From your other stories I know of your parents’ admirable work abroad helping to better the wider world!
It was thanks to this prompt that I spent some time remembering this story, and appreciating the role it played in his life. A few years before he died, we took him to a Diana Krall concert in Virginia and stopped by William and Mary—he showed us around, including the infamous spot where he had stepped out of the building and been (literally) blindsided. It tied a few loose ends together.
Wonderful!
Amazing story, Khati. Among my mom’s oft-repeated (and way too oft for my taste) was “a door never closes but another opens”. And what a door, in your father’s case !
Often true about the doors, and a positive mindset is good, though sometimes it is hard to convince yourself that you are happy about what lies behind that new door. It may take some time for the consequences, good and bad, to become apparent. In this case I focussed on the good.
Beautifully told story about how your father’s loss of vision in one eye opened a new world for him and put him on a new life trajectory. I love your last sentence.
Thanks Laurie. It was one of those things you would never wish on yourself, or anyone, but it was a fork in the road that led to some unexpected benefits. Too bad I can’t run this story by him to see if he would see it that way, so to speak.
Enjoyed this story and the silver lining about what happened to your father, Khati. Interesting that he eventually got drafted. My niece’s husband just suffered a detached retina and had it repaired by laser. He had to limit some activities for a while but nothing like your dad went through.
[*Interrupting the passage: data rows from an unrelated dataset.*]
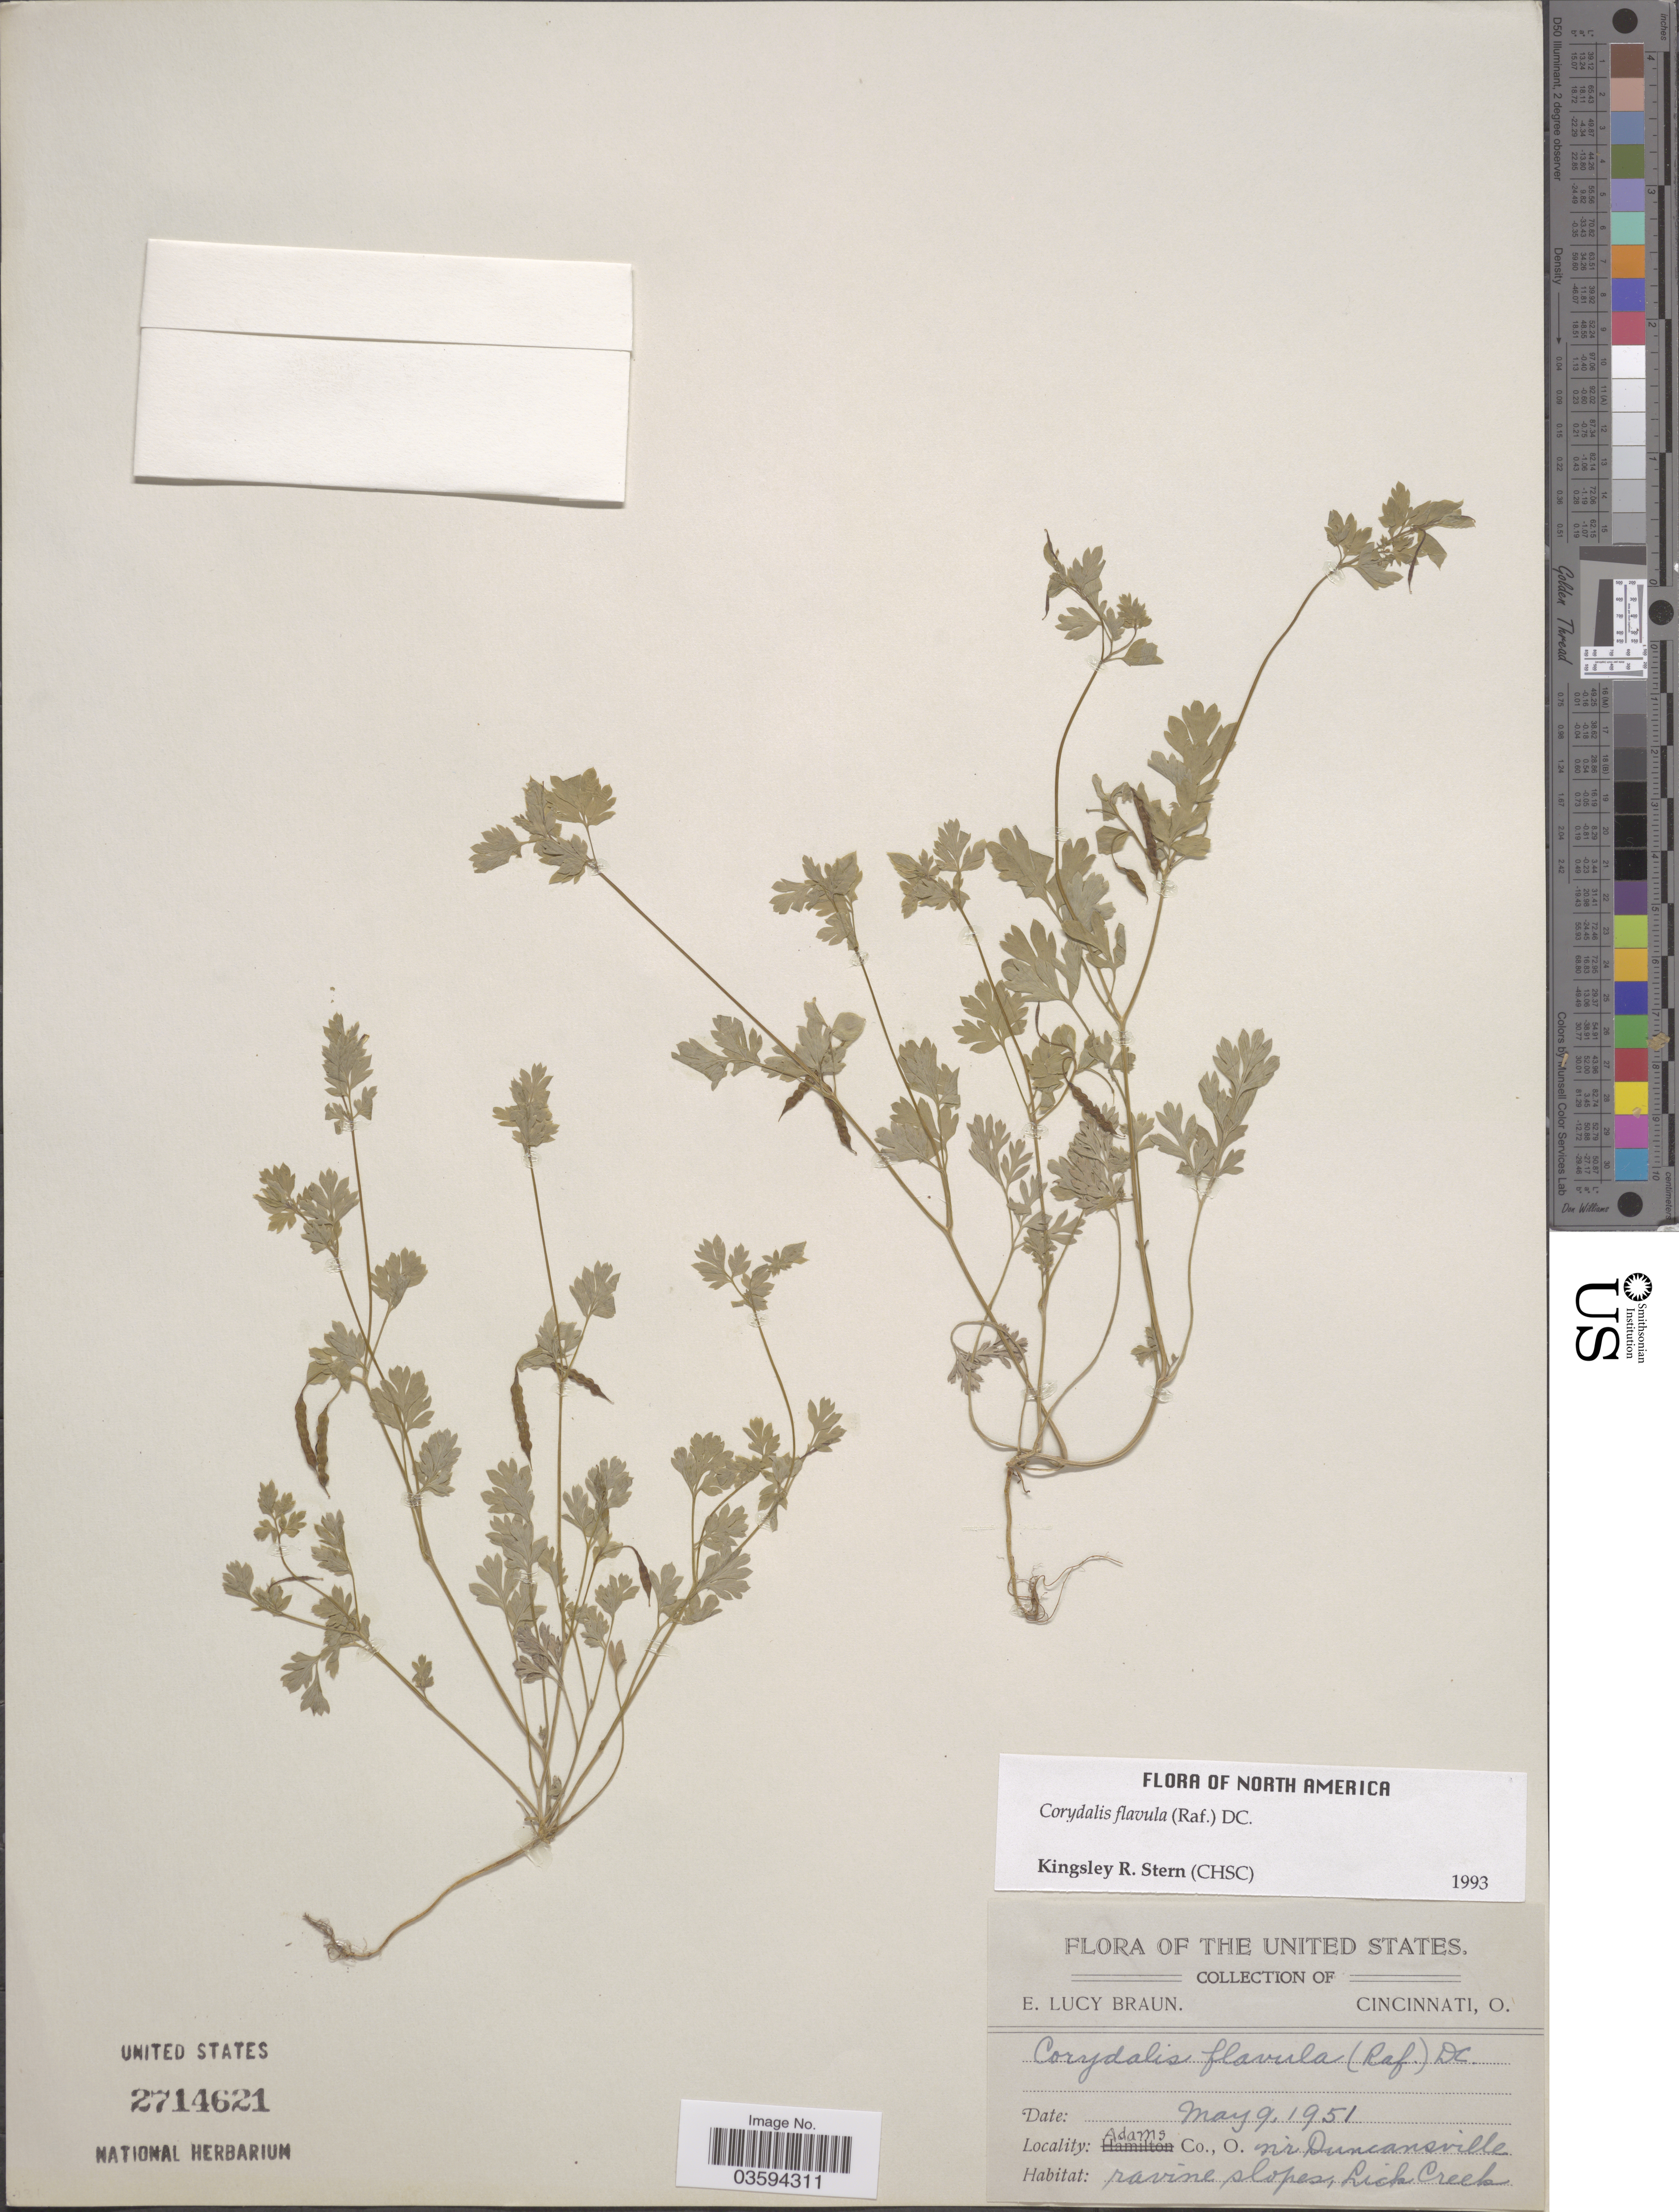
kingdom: Plantae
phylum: Tracheophyta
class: Magnoliopsida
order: Ranunculales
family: Papaveraceae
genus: Corydalis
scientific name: Corydalis flavula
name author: (Raf.) DC.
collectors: E. L. Braun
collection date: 1951-05-09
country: United States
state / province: Ohio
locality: Adams Co., nr Duncansville. Ravine slopes, Lick Creek.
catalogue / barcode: US 2714621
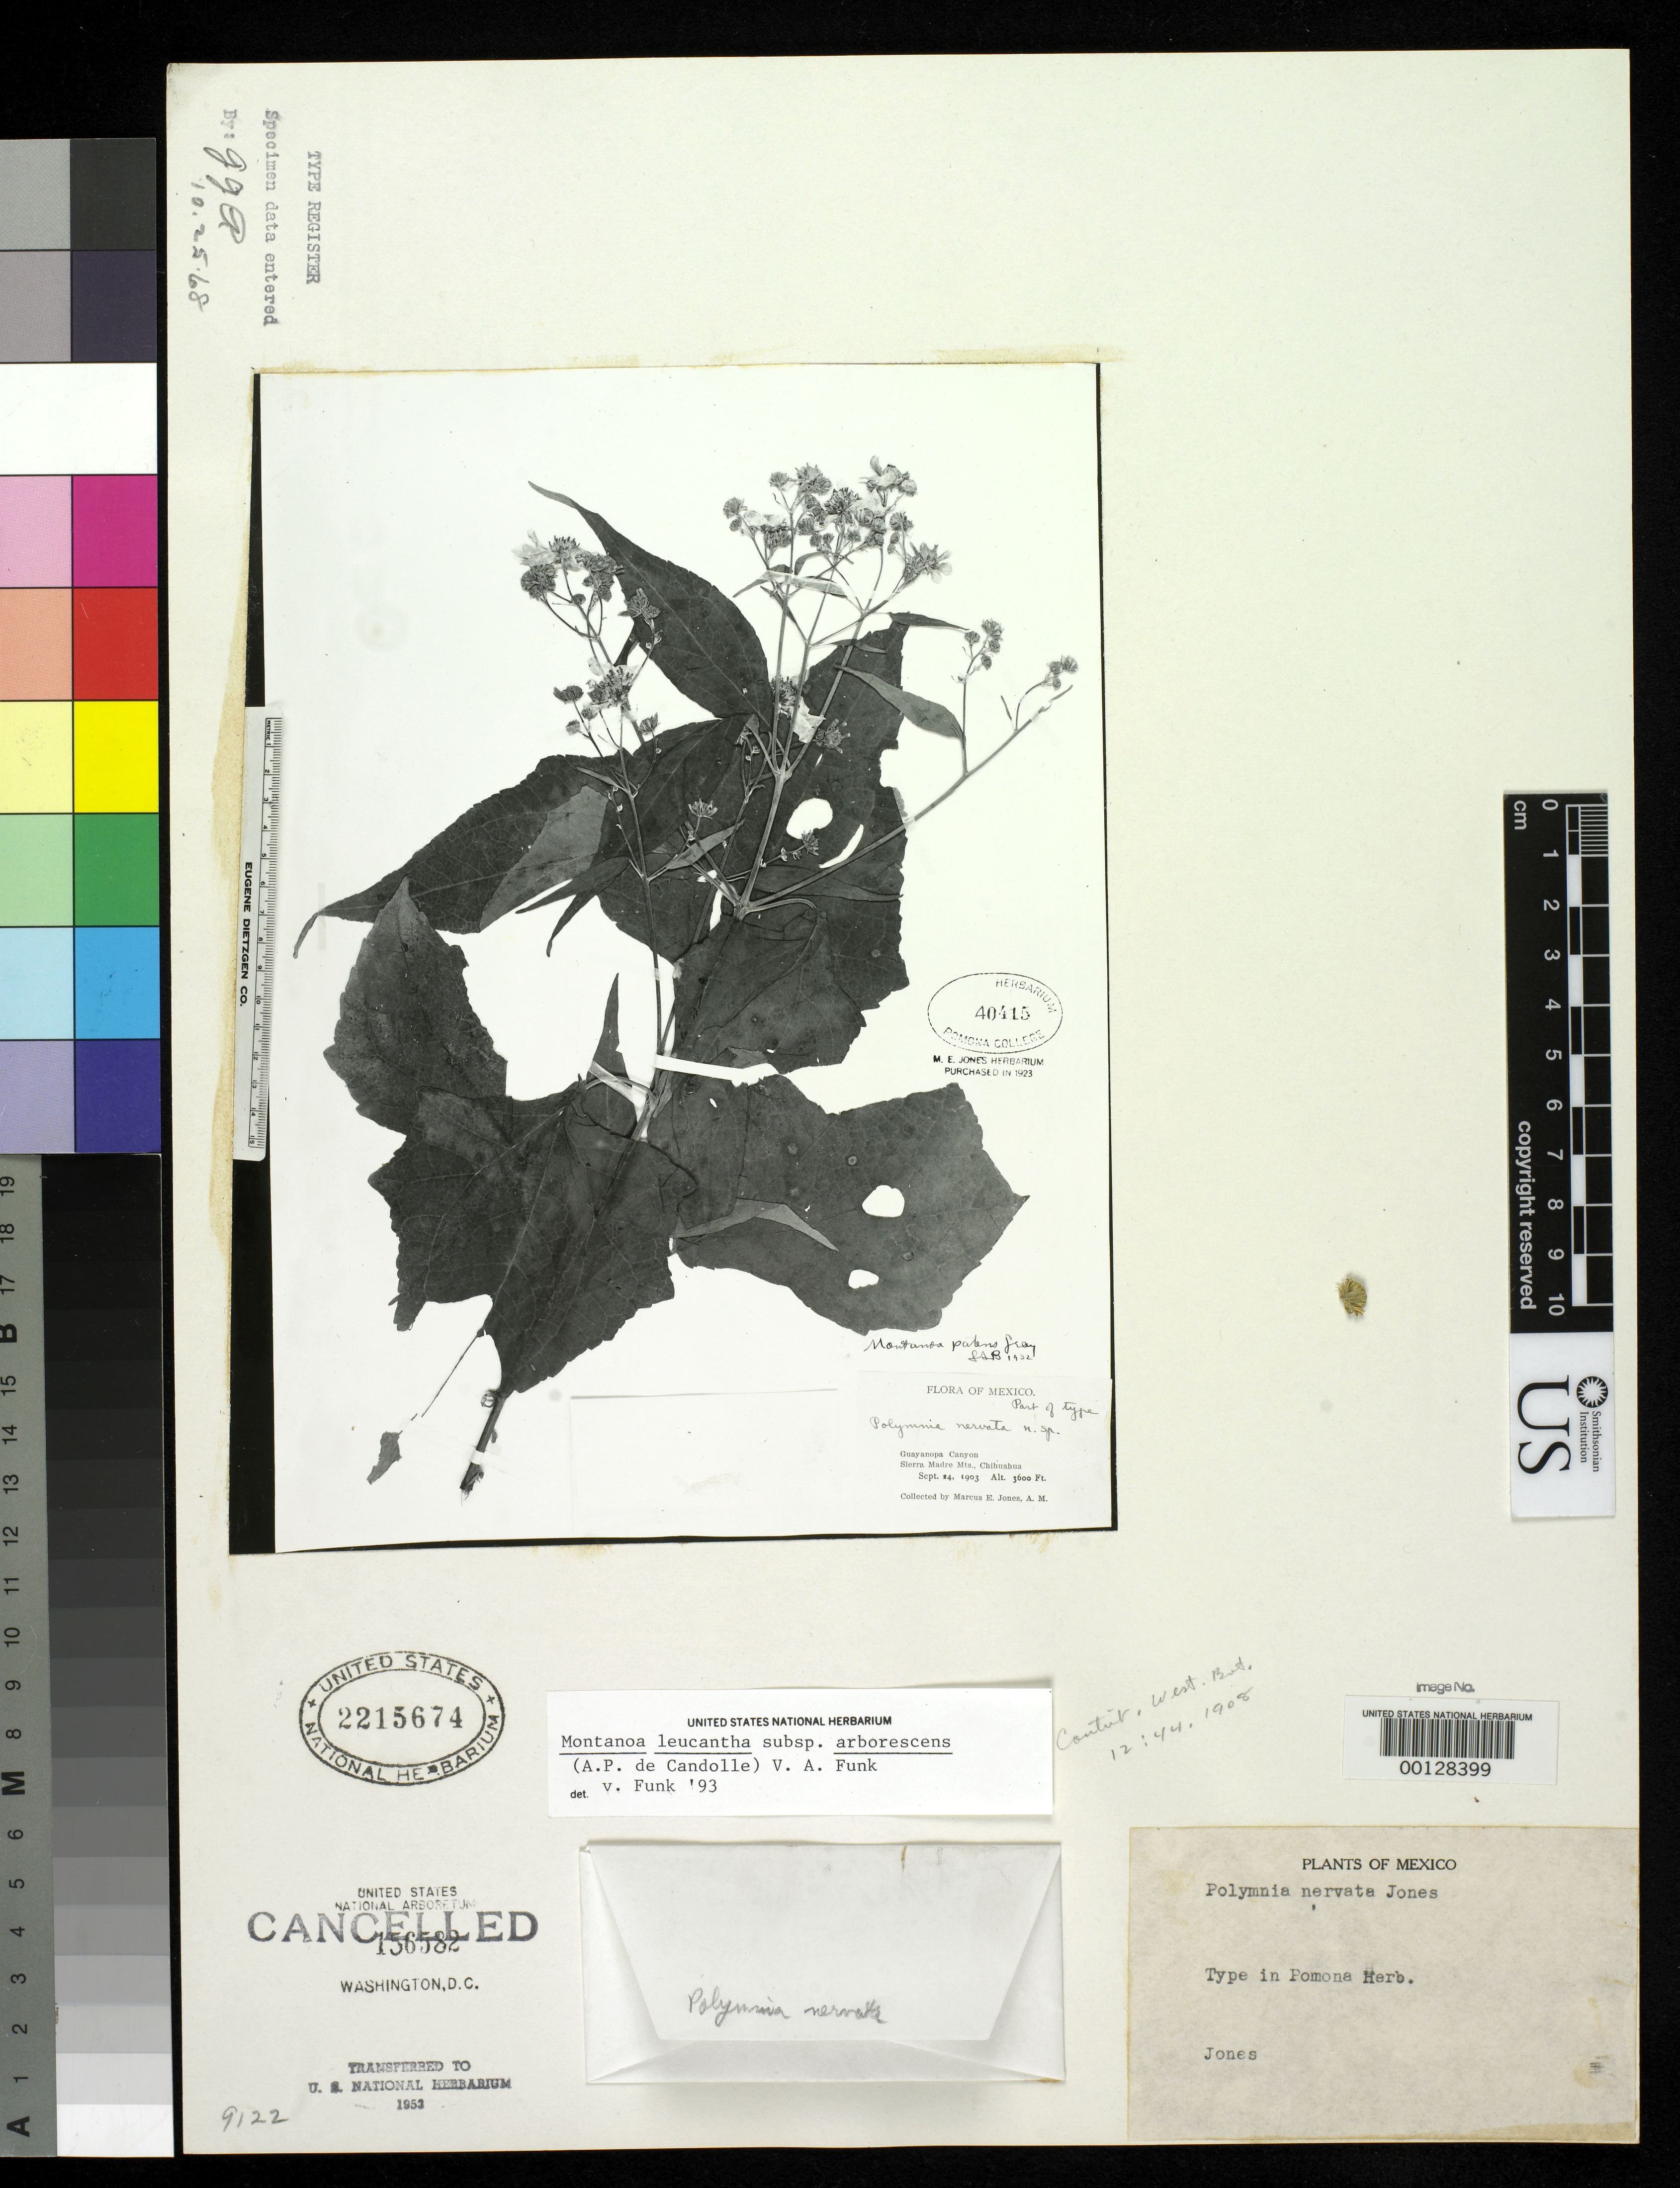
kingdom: Plantae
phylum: Tracheophyta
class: Magnoliopsida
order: Asterales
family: Asteraceae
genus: Polymnia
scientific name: Polymnia nervata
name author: M.E. Jones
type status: Type Fragment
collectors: M. E. Jones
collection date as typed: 24 Sep 1903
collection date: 1903-09-24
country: Mexico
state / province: Chihuahua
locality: Sierra Madre Mts., Guayanopa Canyon.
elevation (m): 1097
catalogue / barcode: US 2215674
What a tremendous change in our lifetimes.
I think by the time my dad was drafted, their standards had lowered and they found assignments for non-combatants—which of course worked well for him ultimately. Eye surgery and treatment, including retinal and laser surgery, is one of the real success stories of our time, even if it can’t fix everything. Cataract surgery is almost always ridiculously fast and effective. I hope your niece’s husband is doing well.
Truly a lemonade out of lemons sort of story, Khati!
Seems like my dad had a talent for that. That’s kind of the story of human existence too—we know our mortality and pain, but find a way to carry on, mostly. Wish I thought the task were becoming easier.